What if wastewater and rainwater flowing through city sewers could be used as a source of energy for heating and cooling buildings? This is what a team of researchers from the Technical School of Construction (ETSEM) of the Polytechnic University of Madrid has been studying, intending to understand the impact that this resource, which has so far been underused when it comes to providing energy to buildings, could have.
To do so, the UPM researchers have taken as a model an office building with a low-energy model located in Madrid and have evaluated whether or not the energy contribution of wastewater can be sufficient to warm and cool it.
"The primary objective of this research is to estimate the potential of wastewater to cover the annual thermal demand for heating and cooling. The secondary objective is to determine the impact of groundwater and rainwater on the thermal efficiency of a wastewater heat exchanger to ensure thermal comfort inside the building," explained Inmaculada Martínez, researcher at ETSEM and one of the authors of this work.
The main objective of this research is to estimate the potential of wastewater to cover the annual thermal demand for heating and cooling
For this purpose, several factors were taken into account that could influence the results, such as in which period of the year it could be more effective to use this type of energy, the impact of stormwater on the flow and temperature of the sewerage system and, consequently, how the efficiency of heat pumps is affected as a function of source side temperature, building demand and the location of the heat exchanger within the sewer system or the hypothetical heat exchange efficiency of wastewater flowing through sewer systems based on actual temperature and flow measurements.
A more effective option than geothermal systems
The results obtained by the UfM researchers show that sewage wastewater flowing at more than 5 l/s can provide sufficient thermal energy to meet the energy needs of an office building with a demand of 45 kW (60 W/m²). The efficiency, they say, is higher for heating than for cooling, although the data is good in both cases.
"The energy contribution of sewage wastewater is more favourable in the heating scenarios than in the cooling scenarios, improving the system performance by more than 22% compared to the geothermal system. Rainwater improves cooling performance by more than 14% compared to geothermal systems," the authors explain.

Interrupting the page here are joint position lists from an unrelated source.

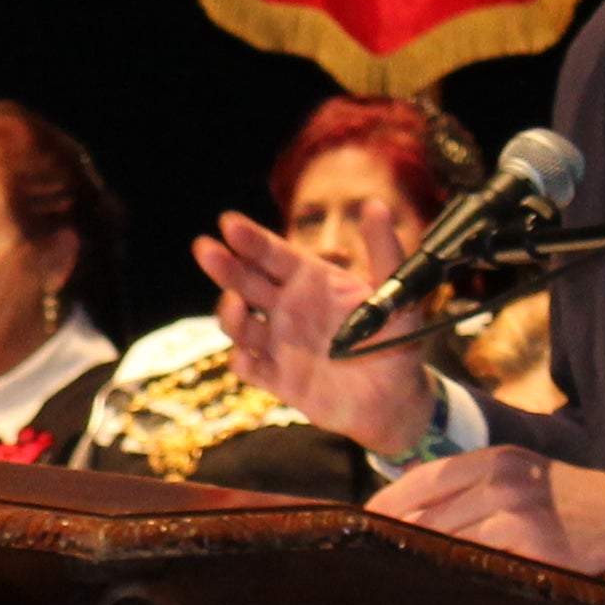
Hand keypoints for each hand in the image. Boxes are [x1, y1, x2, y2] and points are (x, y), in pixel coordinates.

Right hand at [192, 214, 438, 456]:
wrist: (396, 399)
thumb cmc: (398, 341)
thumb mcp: (396, 292)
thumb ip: (385, 250)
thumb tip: (374, 205)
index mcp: (311, 281)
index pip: (273, 254)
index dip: (251, 239)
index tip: (229, 222)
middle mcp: (288, 308)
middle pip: (246, 282)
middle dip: (224, 265)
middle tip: (206, 249)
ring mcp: (279, 343)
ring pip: (239, 323)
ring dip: (230, 314)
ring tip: (237, 306)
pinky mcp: (277, 378)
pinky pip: (248, 366)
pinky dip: (241, 359)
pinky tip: (246, 354)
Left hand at [366, 447, 604, 576]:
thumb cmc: (575, 502)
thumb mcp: (524, 477)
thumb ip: (474, 489)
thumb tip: (414, 516)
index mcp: (495, 459)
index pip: (422, 478)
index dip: (387, 504)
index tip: (362, 524)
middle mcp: (500, 478)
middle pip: (425, 511)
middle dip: (395, 535)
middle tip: (367, 559)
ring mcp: (515, 510)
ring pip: (445, 537)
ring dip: (419, 558)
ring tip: (394, 577)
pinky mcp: (531, 544)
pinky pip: (477, 560)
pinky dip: (457, 573)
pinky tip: (441, 587)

The research showed that the flow rate is the parameter that most directly affects the calculation of the maximum power available in the sewerage network, assuming a constant thermal jump (2 °C).
The energy contribution of sewage wastewater is more favourable in the heating scenarios than in the cooling scenarios, improving the system efficiency by more than 22% compared to the geothermal system
"The urban sewerage network guarantees sufficient flows and continuous water renewal throughout the year, so the cost-effectiveness of a heat exchanger installed in the sewerage network, properly dimensioned, would be higher than that of other geothermal systems, as well as guaranteeing the coverage of the building's energy demand with maximum performance.
In turn, the performance of the system is determined by the characteristics of the heat exchangers and the source temperature. "The wastewater in the sewerage system maintains a constant and favourable temperature range of 15°C to 25°C throughout the year, due to the continuous heat input from the domestic hot water and the geothermal tempering of the underground sewerage infrastructure, which makes it a good alternative source of energy," they add.
Data for better positioning of heat exchangers
For the researchers, the importance of this work, recently published in the journal Buildings, lies in the fact that it addresses one of the many by-products that can be obtained from the wastewater present in the surroundings of buildings: thermal energy, and provides sufficient data to decide where to place and how to size heat exchangers in sewage systems.
"The aim is to use this water as a source of renewable energy, breaking the paradigm of water as a waste to be eliminated and recognising it as a resource with great potential," explains the UPM researcher. "The results can also help to establish a predictive method or design and sizing guidelines for heat exchangers in sewer systems, as it provides sufficient data to decide whether it is convenient to place the exchanger before or after the point where rainwater is discharged, depending on the energy demand of the building (whether heating or cooling prevails). This decision must take into account urban characteristics (asphalted areas and natural green areas), climatic conditions and rainfall," he concludes.
The recovery and use of these energy resources, energy waste that comes from energy transformations in our cities and is discharged incorporated in used water to underground urban networks, is a circular and efficient action with an important potential that this study contributes to identify, manage and exploit.